───── Selection ─────
Some days, when I look at my writing, I feel like the person
Michael Caine’s character describes (here from the wonderful film “Dirty Rotten
Scoundrels”). I recognize my limitations. I may not be a moron, but I know I’ve
got enough moronic qualities that I must actively work to become a moron’s
antithesis.
It’s like I tell my writing students: Maybe I’ll get better
if I keep at it. Thing is with writing, once you reach a point where you can,
say, write decently enough to pass a college English class, there’s more to do
if you want to progress. Every peak accomplished reveals another one. And since
I’m using such an icky cliché, you can imagine I’ve got many more peaks to
climb.
Part of what ails me I described to my English 106 students
today: I’m too much of a fly by the seat of my pants writer. I don’t like to
plan things. I can say clever things like “I want my characters to surprise
me,” but I after re-reading what my characters have done without any
pre-planning, I’ve got to say they’re pretty boring people. Or predictable at
least. So I need to get more planning done before I write. And that’s hard – writing
is easy. Writing to a plan that you painstakingly put together beforehand is a
lot harder.
─────
■ **The tasks**
**a.** Pull out every line of the records that contains the string "acciaccatura".
**b.** Carry on the piece about improving as a writer, picking up right after its last sentence.
───── Material shown ─────
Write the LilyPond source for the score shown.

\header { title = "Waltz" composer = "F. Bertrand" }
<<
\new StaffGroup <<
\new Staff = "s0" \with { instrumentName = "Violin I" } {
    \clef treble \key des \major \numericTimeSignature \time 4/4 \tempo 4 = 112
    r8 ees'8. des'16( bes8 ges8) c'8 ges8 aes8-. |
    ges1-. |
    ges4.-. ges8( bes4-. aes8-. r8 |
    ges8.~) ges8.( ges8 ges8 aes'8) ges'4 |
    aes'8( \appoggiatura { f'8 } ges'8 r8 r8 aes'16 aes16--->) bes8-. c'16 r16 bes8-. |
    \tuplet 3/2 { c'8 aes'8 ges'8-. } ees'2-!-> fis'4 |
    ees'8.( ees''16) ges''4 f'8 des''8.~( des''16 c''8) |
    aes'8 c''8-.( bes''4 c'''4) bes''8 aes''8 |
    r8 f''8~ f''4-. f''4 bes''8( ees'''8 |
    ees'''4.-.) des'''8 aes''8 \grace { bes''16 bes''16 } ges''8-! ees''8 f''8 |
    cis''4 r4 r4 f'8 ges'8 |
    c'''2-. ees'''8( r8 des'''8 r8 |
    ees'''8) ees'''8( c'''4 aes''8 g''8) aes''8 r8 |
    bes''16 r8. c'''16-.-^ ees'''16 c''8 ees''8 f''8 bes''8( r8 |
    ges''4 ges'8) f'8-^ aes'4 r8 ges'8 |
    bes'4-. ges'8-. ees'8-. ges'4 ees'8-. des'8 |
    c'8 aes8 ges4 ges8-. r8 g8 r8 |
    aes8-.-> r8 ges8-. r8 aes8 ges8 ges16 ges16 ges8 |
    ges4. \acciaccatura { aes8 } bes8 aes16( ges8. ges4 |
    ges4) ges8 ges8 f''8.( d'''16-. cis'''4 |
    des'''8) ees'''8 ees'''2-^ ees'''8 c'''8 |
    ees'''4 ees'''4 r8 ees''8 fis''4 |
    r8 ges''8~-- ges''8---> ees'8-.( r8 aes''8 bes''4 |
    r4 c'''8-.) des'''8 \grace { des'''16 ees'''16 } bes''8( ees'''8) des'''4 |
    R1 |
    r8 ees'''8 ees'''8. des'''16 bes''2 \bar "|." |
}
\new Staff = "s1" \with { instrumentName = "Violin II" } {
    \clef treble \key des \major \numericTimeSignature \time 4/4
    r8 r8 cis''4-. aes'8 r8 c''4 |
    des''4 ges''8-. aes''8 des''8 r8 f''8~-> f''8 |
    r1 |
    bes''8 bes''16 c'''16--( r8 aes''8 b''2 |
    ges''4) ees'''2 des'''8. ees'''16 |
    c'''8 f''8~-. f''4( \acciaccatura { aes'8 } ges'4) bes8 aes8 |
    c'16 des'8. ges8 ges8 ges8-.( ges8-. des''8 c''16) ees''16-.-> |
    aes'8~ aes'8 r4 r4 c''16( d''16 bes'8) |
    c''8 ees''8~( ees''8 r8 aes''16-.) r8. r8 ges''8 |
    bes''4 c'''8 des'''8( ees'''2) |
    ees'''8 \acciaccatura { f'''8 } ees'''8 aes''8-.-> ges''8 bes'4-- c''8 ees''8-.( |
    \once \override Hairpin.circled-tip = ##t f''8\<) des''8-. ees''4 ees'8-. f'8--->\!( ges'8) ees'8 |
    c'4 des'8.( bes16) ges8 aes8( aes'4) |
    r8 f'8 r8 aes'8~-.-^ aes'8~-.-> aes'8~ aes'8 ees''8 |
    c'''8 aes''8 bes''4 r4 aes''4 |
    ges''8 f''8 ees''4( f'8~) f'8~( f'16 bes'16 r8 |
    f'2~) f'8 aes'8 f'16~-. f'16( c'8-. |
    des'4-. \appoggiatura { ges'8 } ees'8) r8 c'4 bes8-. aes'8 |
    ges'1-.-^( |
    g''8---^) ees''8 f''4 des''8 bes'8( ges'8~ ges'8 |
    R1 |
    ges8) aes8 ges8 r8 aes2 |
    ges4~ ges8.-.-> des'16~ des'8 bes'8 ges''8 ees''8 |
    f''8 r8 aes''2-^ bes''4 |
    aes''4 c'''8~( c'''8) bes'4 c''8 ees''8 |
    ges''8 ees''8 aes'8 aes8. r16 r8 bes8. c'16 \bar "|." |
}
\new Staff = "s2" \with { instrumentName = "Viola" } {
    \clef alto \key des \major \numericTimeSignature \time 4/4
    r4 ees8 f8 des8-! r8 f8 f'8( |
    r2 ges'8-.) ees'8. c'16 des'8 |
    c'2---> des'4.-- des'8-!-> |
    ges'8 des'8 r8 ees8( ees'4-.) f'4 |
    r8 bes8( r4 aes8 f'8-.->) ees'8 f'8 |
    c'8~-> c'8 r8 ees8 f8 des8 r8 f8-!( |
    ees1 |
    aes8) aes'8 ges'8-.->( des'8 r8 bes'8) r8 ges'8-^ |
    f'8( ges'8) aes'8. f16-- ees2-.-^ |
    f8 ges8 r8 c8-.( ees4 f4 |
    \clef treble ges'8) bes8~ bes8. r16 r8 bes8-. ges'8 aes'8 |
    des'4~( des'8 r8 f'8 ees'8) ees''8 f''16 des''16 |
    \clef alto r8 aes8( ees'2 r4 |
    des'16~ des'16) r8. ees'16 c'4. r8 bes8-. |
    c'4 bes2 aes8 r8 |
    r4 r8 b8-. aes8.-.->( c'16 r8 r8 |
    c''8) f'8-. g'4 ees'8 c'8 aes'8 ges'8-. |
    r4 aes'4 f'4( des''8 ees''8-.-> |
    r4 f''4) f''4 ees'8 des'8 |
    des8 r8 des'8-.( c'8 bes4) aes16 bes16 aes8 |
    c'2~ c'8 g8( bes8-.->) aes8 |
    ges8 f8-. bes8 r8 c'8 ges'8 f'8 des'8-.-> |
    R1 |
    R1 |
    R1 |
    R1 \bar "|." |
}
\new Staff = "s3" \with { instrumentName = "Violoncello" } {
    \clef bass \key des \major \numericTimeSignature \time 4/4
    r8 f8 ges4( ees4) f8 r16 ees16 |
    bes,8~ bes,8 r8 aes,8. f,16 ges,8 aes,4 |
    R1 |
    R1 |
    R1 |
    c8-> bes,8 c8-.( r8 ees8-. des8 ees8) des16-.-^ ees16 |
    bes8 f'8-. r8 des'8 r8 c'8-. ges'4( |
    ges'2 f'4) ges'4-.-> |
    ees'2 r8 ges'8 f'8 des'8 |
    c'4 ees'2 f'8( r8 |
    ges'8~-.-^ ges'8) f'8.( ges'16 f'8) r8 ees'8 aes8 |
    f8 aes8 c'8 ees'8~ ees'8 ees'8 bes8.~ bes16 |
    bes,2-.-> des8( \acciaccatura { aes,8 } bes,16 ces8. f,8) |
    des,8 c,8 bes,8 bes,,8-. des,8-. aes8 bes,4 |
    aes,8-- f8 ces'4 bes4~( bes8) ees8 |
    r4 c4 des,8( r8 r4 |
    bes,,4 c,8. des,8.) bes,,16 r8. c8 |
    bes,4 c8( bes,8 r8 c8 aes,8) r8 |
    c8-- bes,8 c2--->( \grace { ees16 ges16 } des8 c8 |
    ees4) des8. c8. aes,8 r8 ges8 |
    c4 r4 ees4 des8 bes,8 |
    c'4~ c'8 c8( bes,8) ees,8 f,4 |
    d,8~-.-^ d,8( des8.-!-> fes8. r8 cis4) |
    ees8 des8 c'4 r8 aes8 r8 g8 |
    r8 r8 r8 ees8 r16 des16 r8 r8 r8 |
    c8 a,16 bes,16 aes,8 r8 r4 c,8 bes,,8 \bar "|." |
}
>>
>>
─────
■ **Answers in order**
**a.**
    ges4. \acciaccatura { aes8 } bes8 aes16( ges8. ges4 |
    c'''8 f''8~-. f''4( \acciaccatura { aes'8 } ges'4) bes8 aes8 |
    ees'''8 \acciaccatura { f'''8 } ees'''8 aes''8-.-> ges''8 bes'4-- c''8 ees''8-.( |
    bes,2-.-> des8( \acciaccatura { aes,8 } bes,16 ces8. f,8) |

**b.**
That’s not all that ails me, of course. But it’s what I’m
focusing on at the moment.
More importantly, I’m not letting my shortcoming stop me
from writing. And from getting better at it.
This was the challenge for the day:
“Pa, look at this.”
Yank handed Pa Purdy a bit of
folded paper. He unfolded it and read, in letters cut from various newspapers
and magazines:
Be WAre tawKING bird!
Tawk only too U.S.
We will TEL how
Sav yor fArm
Still not too happy about it, but it’s a shot better than
what I started out with.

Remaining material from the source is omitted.